### Consignes:
a) Relevez toutes les durées exprimées en mois dans l'extrait sur la fratrie de Cécile, en précisant pour chacune ce qu'elle mesure.
b) Recopiez mot pour mot le passage de l'extrait sur la fratrie de Cécile compris entre « Chez Cécile, les » et « de deux Noëls. », ces deux bornes incluses.
c) Poursuivez l'extrait sur la fratrie de Cécile au-delà de sa dernière phrase.

« Un soir, sur un chemin familier qui m’est cher, en mettant mes pas dans les pas de ceux qui m’ont précédé sur cette terre, j’ai senti frissonner l’arbre du silence. […] Il n’y avait plus de vent, rien ne bougeait, tout était apaisé, et pourtant j’ai entendu comme un murmure. J’ai eu l’impression - la conviction ? - qu’il provenait de l’arbre dont nous sommes issus : celui de nos familles, dont les branches sont innombrables et dont les feuilles frissonnent au plus profond de nous. Autant de feuilles, autant de voix vers lesquelles il faut se pencher pour bien les entendre, leur accorder l’attention nécessaire à la perception d’un silence qui, en réalité, n’en est pas un et ne demande qu’à être écouté. Je sais aujourd’hui que ce murmure a le pouvoir de donner un sens à notre existence, de prolonger la vie de ceux auxquels nous devons la nôtre, car ils nous habitent intimement. »

- Christian Signol, Ils rêvaient des dimanches

mercredi 5 novembre 2025

E comme enfants pluriels

Sur les pas de Cécile

 

    Chez Cécile, les mômes, ça arrive plus vite que le salaire. Elle en a couvé onze, comme une poule dans un courant d’air. Onze petites vies qu'elle a portées, nourries, aimées. Ça fait une naissance tous les 20 mois en moyenne. 15 mois est le temps le plus court entre deux naissances. 32 mois le plus long. Faut dire, à l’époque, on faisait les gosses comme on allume les chandelles : en espérant qu’ils tiennent plus de deux Noëls. 


Une fratrie nombreuse © Création personnelle d'après Bing 

 

    Cécile a eu 3 filles et 8 garçons. Sur la fratrie, deux lardons ont été prénommés Alexandre et deux autres Marie. Et je ne parle pas des Augustin et des Augustine intergénérationnels. Le genre de doublons qui mettent les généalogistes dans des états pas possibles. De nos jours, ça ne passerait pas trop, mais hier c’était courant (voir ici les critères qui déterminent le choix des prénoms au XIXème siècle). On ne jugera pas nos ancêtres sur ce point, même si à nos yeux de contemporains, on trouve qu’ils abusent carrément.

### Données présentées:
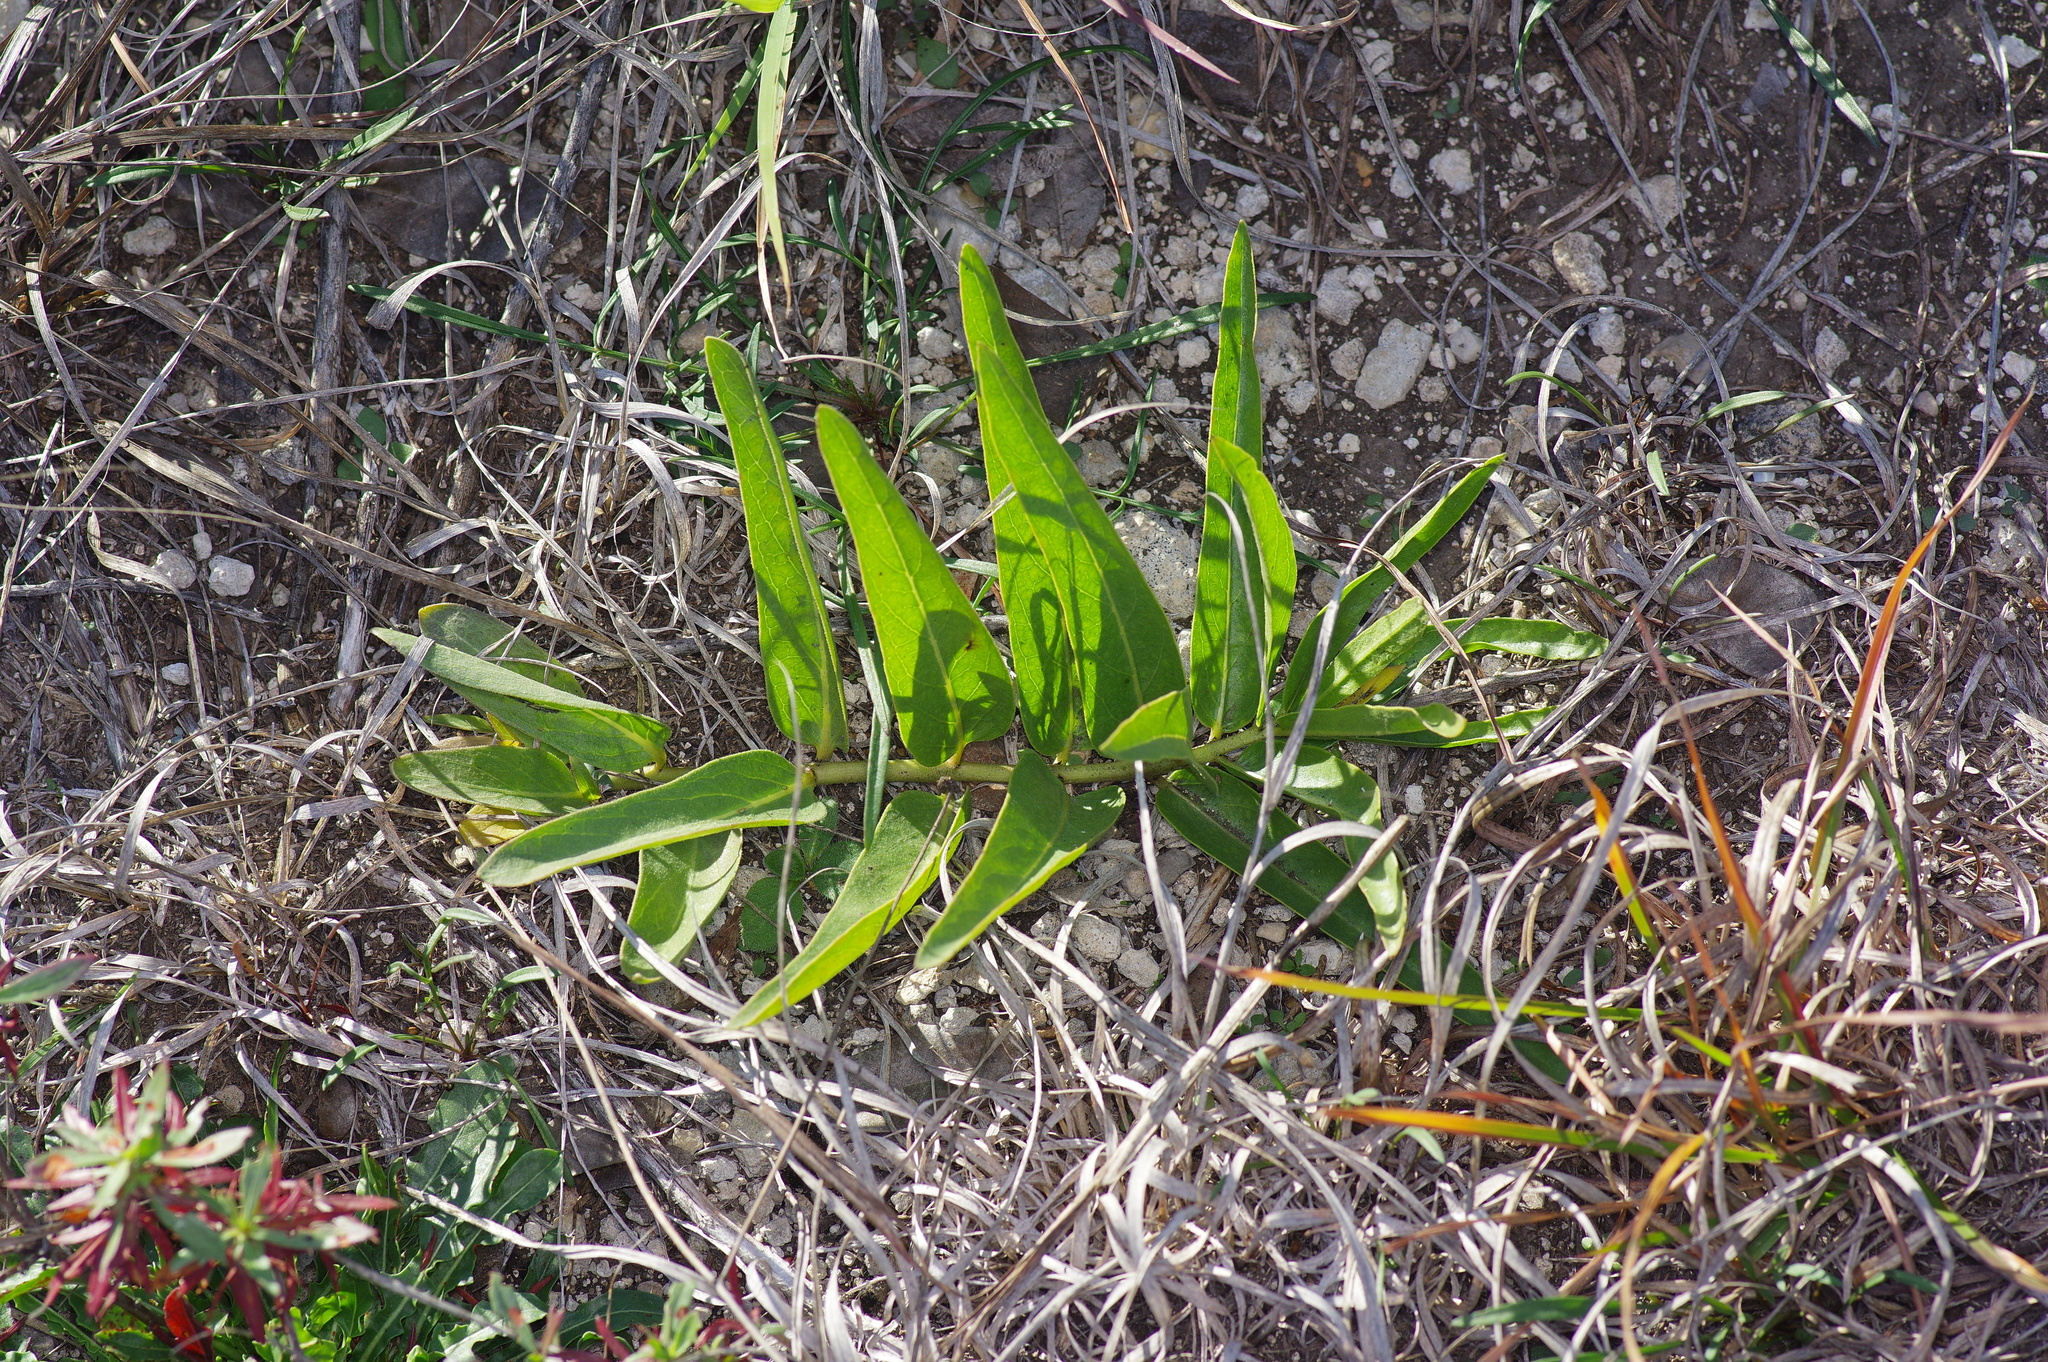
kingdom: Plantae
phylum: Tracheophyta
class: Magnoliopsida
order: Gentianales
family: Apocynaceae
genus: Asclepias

* * *

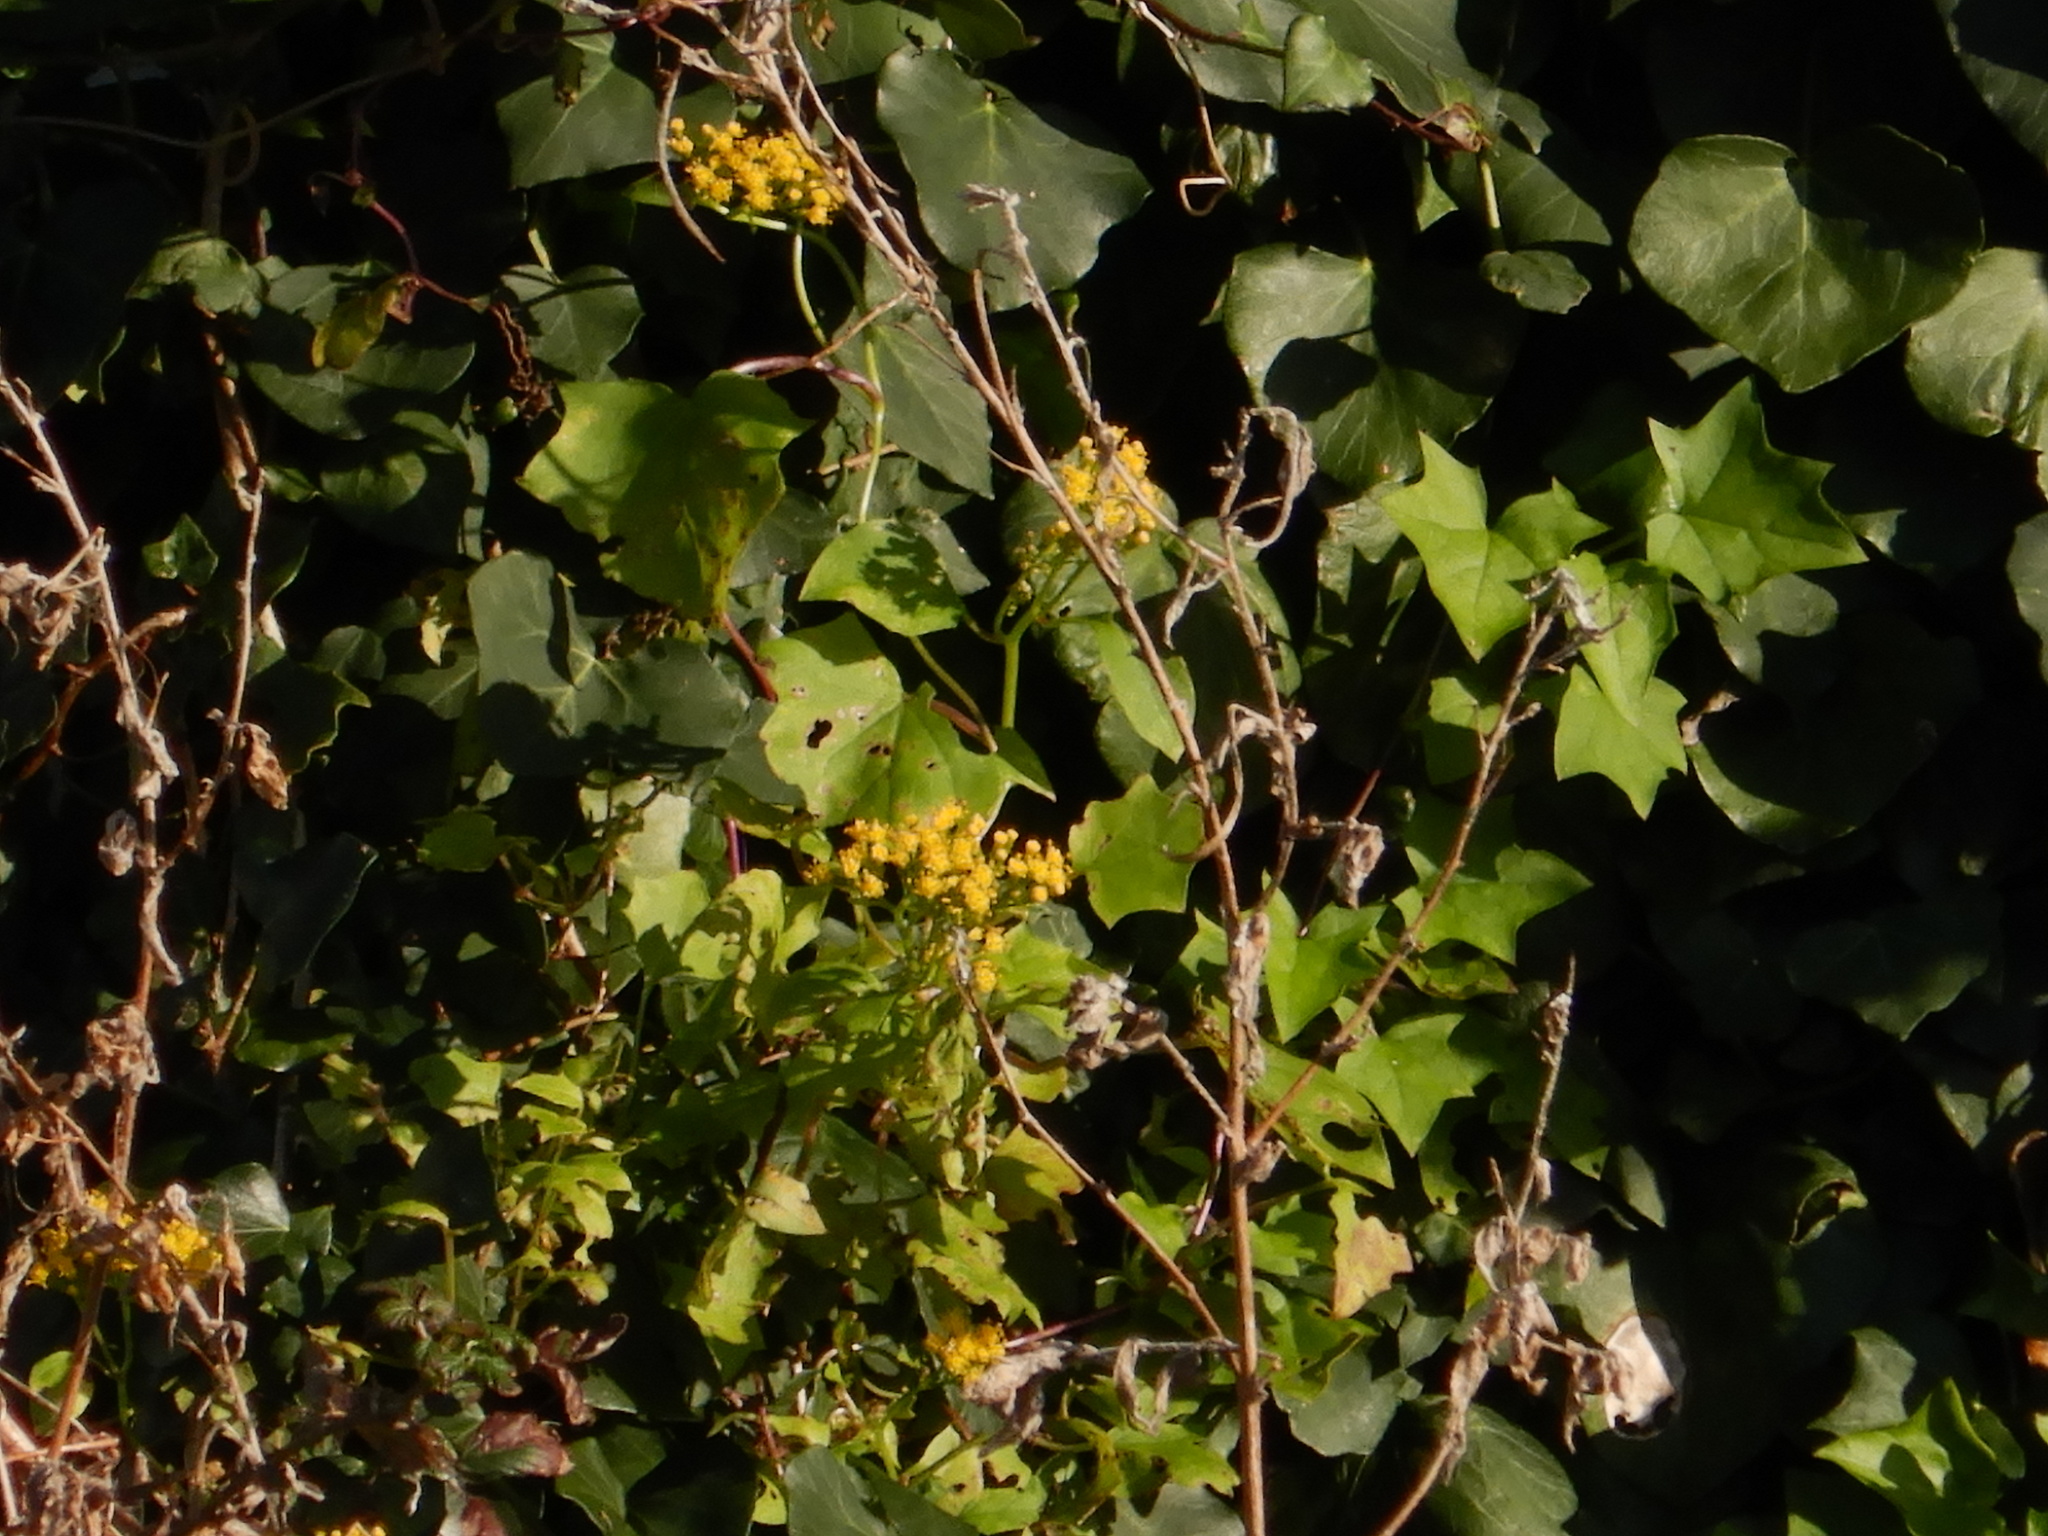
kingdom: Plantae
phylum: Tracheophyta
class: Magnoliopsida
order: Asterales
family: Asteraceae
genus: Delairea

### Réponses:
a)
- 20 mois : l'intervalle moyen entre deux naissances
- 15 mois : le temps le plus court entre deux naissances
- 32 mois : le temps le plus long entre deux naissances

b)
Chez Cécile, les mômes, ça arrive plus vite que le salaire. Elle en a couvé onze, comme une poule dans un courant d’air. Onze petites vies qu'elle a portées, nourries, aimées. Ça fait une naissance tous les 20 mois en moyenne. 15 mois est le temps le plus court entre deux naissances. 32 mois le plus long. Faut dire, à l’époque, on faisait les gosses comme on allume les chandelles : en espérant qu’ils tiennent plus de deux Noëls.

c)
     Ces gosses, c’est un peu de tendresse dans une pelle de boue. Ils te prennent en otage avec un sourire édenté et des cris stridents. Mais le destin, ce vieux grincheux, n'avait pas fini de s'amuser avec Cécile. Tous ces gosses n’ont pas vécu la belle vie, loin de là. Quatre sont décédés en bas âge – quatre petites tombes plus profondes que le désespoir - et trois autres pendant la Première Guerre Mondiale (j’y reviendrai dans un autre article). Sept occasions d’avoir le cœur brisé.

    Cécile a vu 4,5 de ses enfants mariés. Oui, je sais 4,5 c’est bizarre. En fait 4 se sont vraiment mariés et 1 autre était à la colle avec une meuf et a eu une descendance sans être marié officiellement. Comme j'ai pas toute la journée et que vous non plus, on va commencer tout de suite le petit tour d'horizon des gosses de Cécile, enfin ceux qu’ont eu la chance d’avoir une vie.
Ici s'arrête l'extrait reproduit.